The input >>
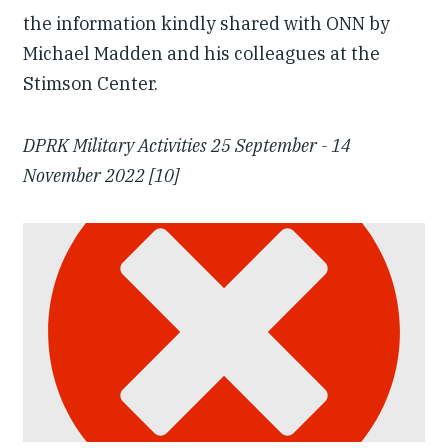
the information kindly shared with ONN by
Michael Madden and his colleagues at the
Stimson Center.
DPRK Military Activities 25 September - 14
November 2022 [10]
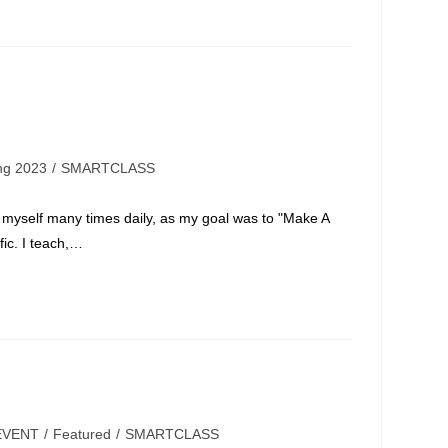
ing 2023
/
SMARTCLASS
 myself many times daily, as my goal was to "Make A
fic. I teach,…
EVENT
/
Featured
/
SMARTCLASS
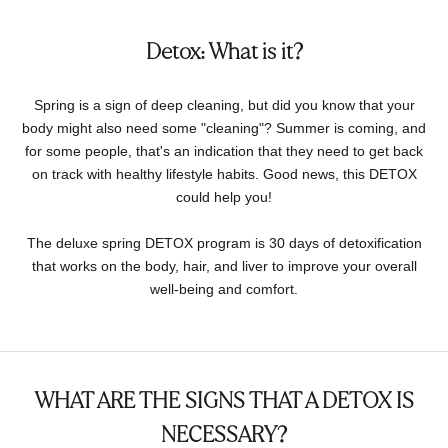
Detox: What is it?
Spring is a sign of deep cleaning, but did you know that your
body might also need some "cleaning"? Summer is coming, and
for some people, that's an indication that they need to get back
on track with healthy lifestyle habits. Good news, this DETOX
could help you!
The deluxe spring DETOX program is 30 days of detoxification
that works on the body, hair, and liver to improve your overall
well-being and comfort.
WHAT ARE THE SIGNS THAT A DETOX IS
NECESSARY?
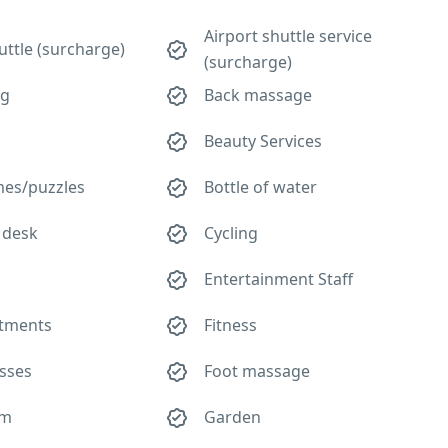
Airport shuttle service
uttle (surcharge)
(surcharge)
ng
Back massage
Beauty Services
es/puzzles
Bottle of water
 desk
Cycling
Entertainment Staff
atments
Fitness
asses
Foot massage
om
Garden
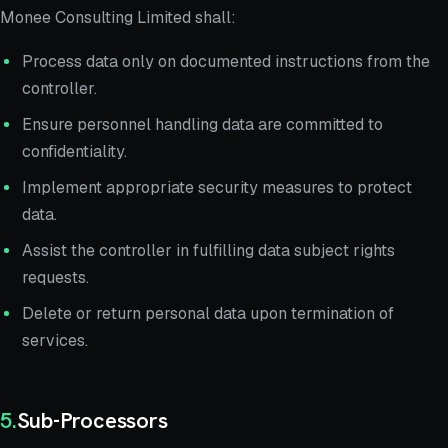
Monee Consulting Limited shall:
Process data only on documented instructions from the
controller.
Ensure personnel handling data are committed to
confidentiality.
Implement appropriate security measures to protect
data.
Assist the controller in fulfilling data subject rights
requests.
Delete or return personal data upon termination of
services.
5
.
Sub-Processors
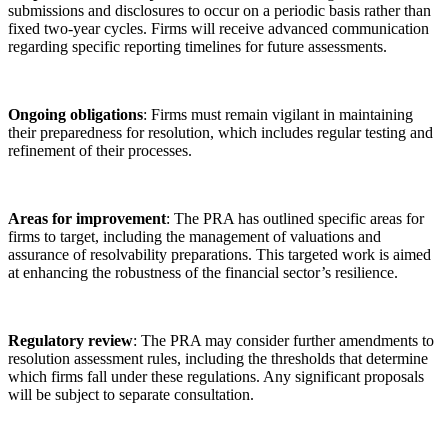
submissions and disclosures to occur on a periodic basis rather than
fixed two-year cycles. Firms will receive advanced communication
regarding specific reporting timelines for future assessments.
Ongoing obligations
: Firms must remain vigilant in maintaining
their preparedness for resolution, which includes regular testing and
refinement of their processes.
Areas for improvement
: The PRA has outlined specific areas for
firms to target, including the management of valuations and
assurance of resolvability preparations. This targeted work is aimed
at enhancing the robustness of the financial sector’s resilience.
Regulatory review
: The PRA may consider further amendments to
resolution assessment rules, including the thresholds that determine
which firms fall under these regulations. Any significant proposals
will be subject to separate consultation.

About this task >> Reproduce the text read from every one of the records above, word for word and line for line, leaving out the pictures.

Exercise response >>
the information kindly shared with ONN by
Michael Madden and his colleagues at the
Stimson Center.
DPRK Military Activities 25 September - 14
November 2022 [10]
ing 2023
/
SMARTCLASS
 myself many times daily, as my goal was to "Make A
fic. I teach,…
EVENT
/
Featured
/
SMARTCLASS
Detox: What is it?
Spring is a sign of deep cleaning, but did you know that your
body might also need some "cleaning"? Summer is coming, and
for some people, that's an indication that they need to get back
on track with healthy lifestyle habits. Good news, this DETOX
could help you!
The deluxe spring DETOX program is 30 days of detoxification
that works on the body, hair, and liver to improve your overall
well-being and comfort.
WHAT ARE THE SIGNS THAT A DETOX IS
NECESSARY?
Airport shuttle service
uttle (surcharge)
(surcharge)
ng
Back massage
Beauty Services
es/puzzles
Bottle of water
 desk
Cycling
Entertainment Staff
atments
Fitness
asses
Foot massage
om
Garden
Monee Consulting Limited shall:
Process data only on documented instructions from the
controller.
Ensure personnel handling data are committed to
confidentiality.
Implement appropriate security measures to protect
data.
Assist the controller in fulfilling data subject rights
requests.
Delete or return personal data upon termination of
services.
5
.
Sub-Processors
submissions and disclosures to occur on a periodic basis rather than
fixed two-year cycles. Firms will receive advanced communication
regarding specific reporting timelines for future assessments.
Ongoing obligations
: Firms must remain vigilant in maintaining
their preparedness for resolution, which includes regular testing and
refinement of their processes.
Areas for improvement
: The PRA has outlined specific areas for
firms to target, including the management of valuations and
assurance of resolvability preparations. This targeted work is aimed
at enhancing the robustness of the financial sector’s resilience.
Regulatory review
: The PRA may consider further amendments to
resolution assessment rules, including the thresholds that determine
which firms fall under these regulations. Any significant proposals
will be subject to separate consultation.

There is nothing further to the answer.